Public sector net borrowing, excluding public sector banks, was estimated at £24.3bn in May, the Office for National Statistics said on Tuesday.
The figure was £19.4bn lower than in May last year, and was better than the £28.5bn forecast by the Office for Budget Responsibility, following lower than expected borrowing in April.
This reflected “the improved economic outlook” said Michal Stelmach, senior economist at KPMG UK.
“The furlough scheme, which the OBR expected to cost nearly £50bn less this financial year, is likely to undershoot that forecast thanks to stronger demand for staff and some companies returning unused cash to the Exchequer,” added Stelmach.
However, it was still the second highest borrowing figure for May since monthly records began in 1993, as the pandemic continued to result in unprecedented public support to the economy.
Since the start of last year, at least 50 schemes have been announced by the UK government and the devolved administrations to support individuals and businesses during the pandemic. The extra spending, reduced tax receipts and a fall in GDP, have all helped push public sector net debt, or the borrowing accumulated over time, to around 99.2 per cent of GDP in May, the highest since March 1962, when debt was declining after the spike in the second world war.
Chancellor Rishi Sunak said that is was “important over the medium term to get the public finances on a sustainable footing”.
Provisional estimates of central government receipts in May were £56.9bn, which is £7.5bn more than in the same month last year, reflecting the reopening of many businesses and improved turnover.
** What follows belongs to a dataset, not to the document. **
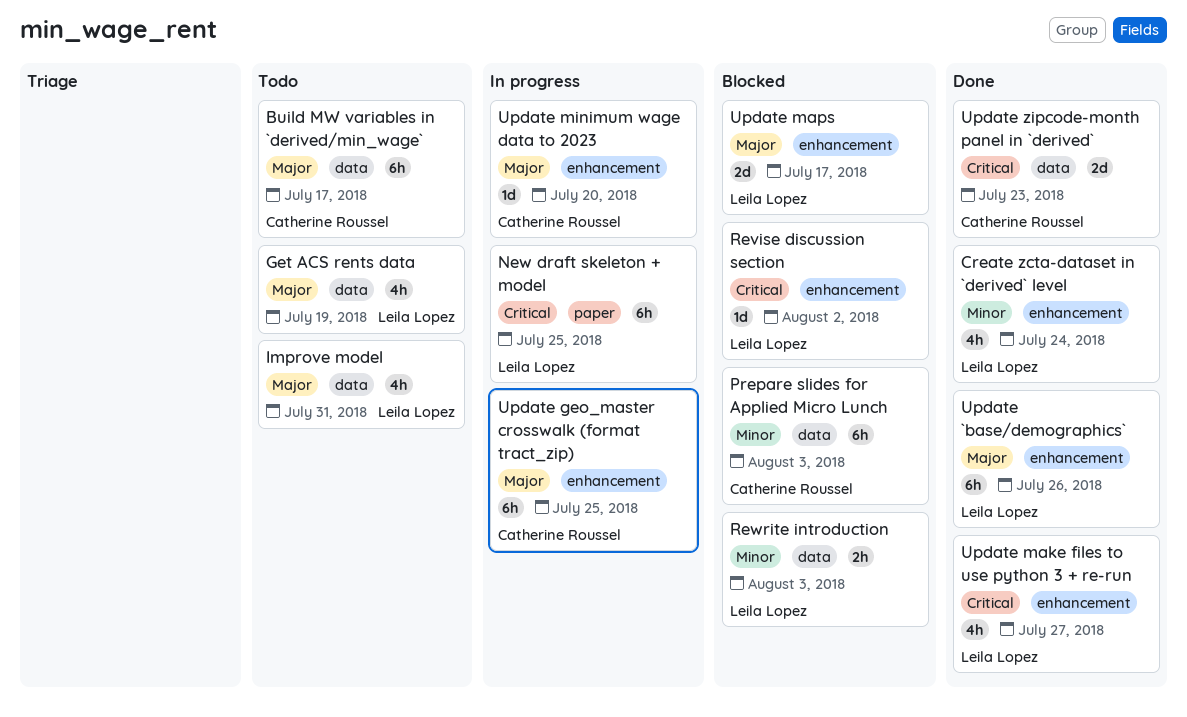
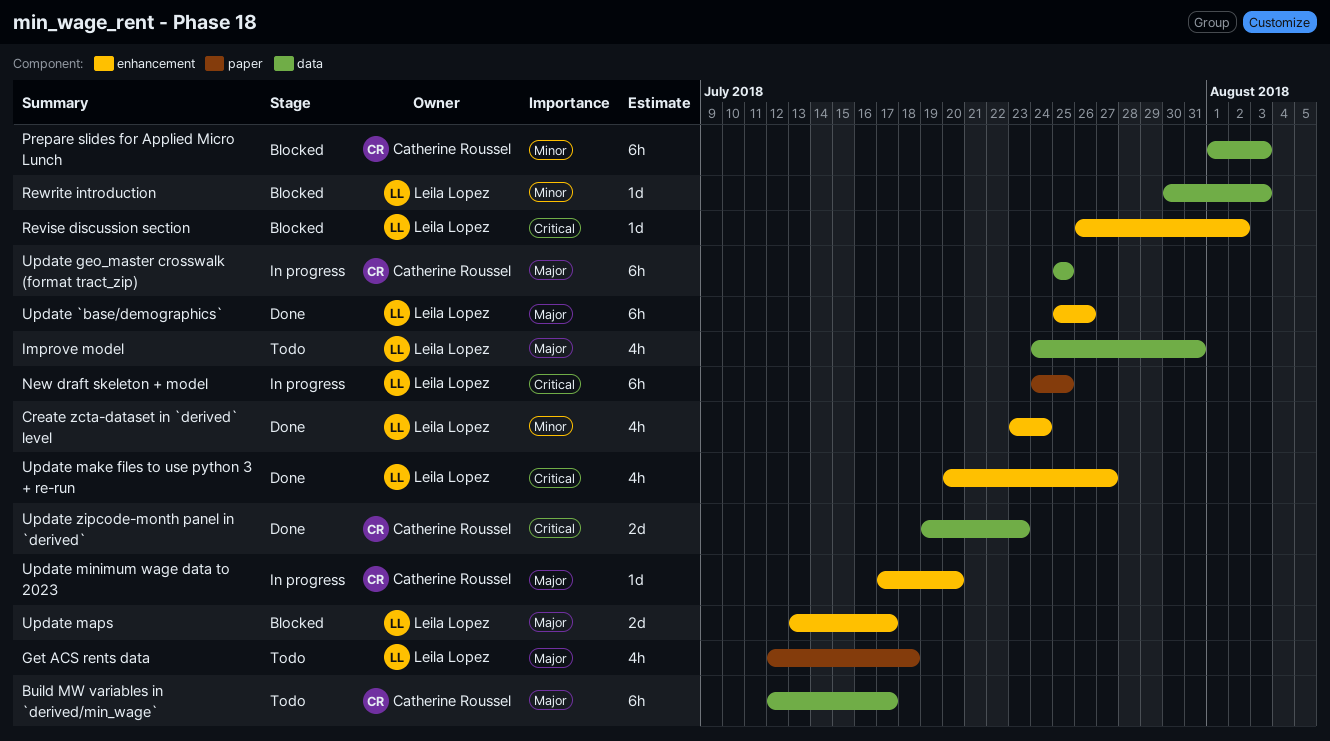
Get ACS rents data, label: data -> paper
Get ACS rents data, due: Jul 19 -> Jul 18
Rewrite introduction, estimate: 2h -> 1d
Update geo_master crosswalk (format tract_zip), label: enhancement -> data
Receipts rose across nearly all categories, with strong increases in fuel duties, following increased mobility as restrictions were eased, on value added tax as consumers consumption resumed, and tax on earnings resulting from more people being in work. Revenues from corporation tax were still down compared with May last year reflecting the “super deduction”, a measure that allows companies to offset the cost of plant and machinery against tax.
At the same time, central government bodies spent £81.8bn, down from the same month last year and lower than the OBR forecast as spending on subsidies to businesses and households declined compared with last year. That includes a £7.5bn drop in spending on the job retention scheme as many workers are returning from furlough leave as the economy reopened.
Samuel Tombs, chief UK economist at Pantheon Macroeconomics, said that public borrowing will continue to undershoot the OBR’s Budget forecast, given that GDP in 2021 likely will be about 3 per cent higher than expected this year. However, he noted that with rising retail price inflation the government will face higher interest payments.
Coupled with the likelihood of the extension of Covid-19 related spending into the next winter “we still think that the government will have to stick to plans to hike corporation tax in 2023 and to increase the effective income tax rate by freezing existing thresholds, if it wants to ensure that public borrowing declines below 4 per cent of GDP in the mid-2020s,” said Tombs.